Task instructions
What is needed is an exact copy of the listing, with no pictures in it.

^^^^

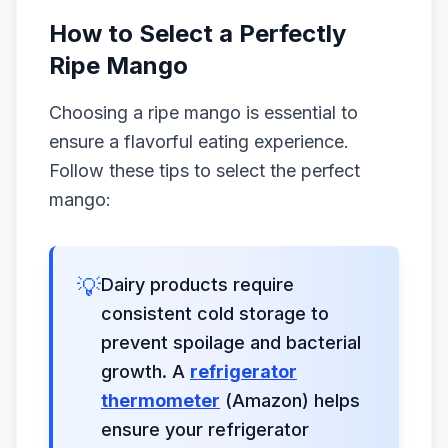
How to Select a Perfectly
Ripe Mango
Choosing a ripe mango is essential to
ensure a flavorful eating experience.
Follow these tips to select the perfect
mango:
💡
Dairy products require
consistent cold storage to
prevent spoilage and bacterial
growth. A
refrigerator
thermometer
(Amazon) helps
ensure your refrigerator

^^^^

Solved problem
How to Select a Perfectly
Ripe Mango
Choosing a ripe mango is essential to
ensure a flavorful eating experience.
Follow these tips to select the perfect
mango:
💡
Dairy products require
consistent cold storage to
prevent spoilage and bacterial
growth. A
refrigerator
thermometer
(Amazon) helps
ensure your refrigerator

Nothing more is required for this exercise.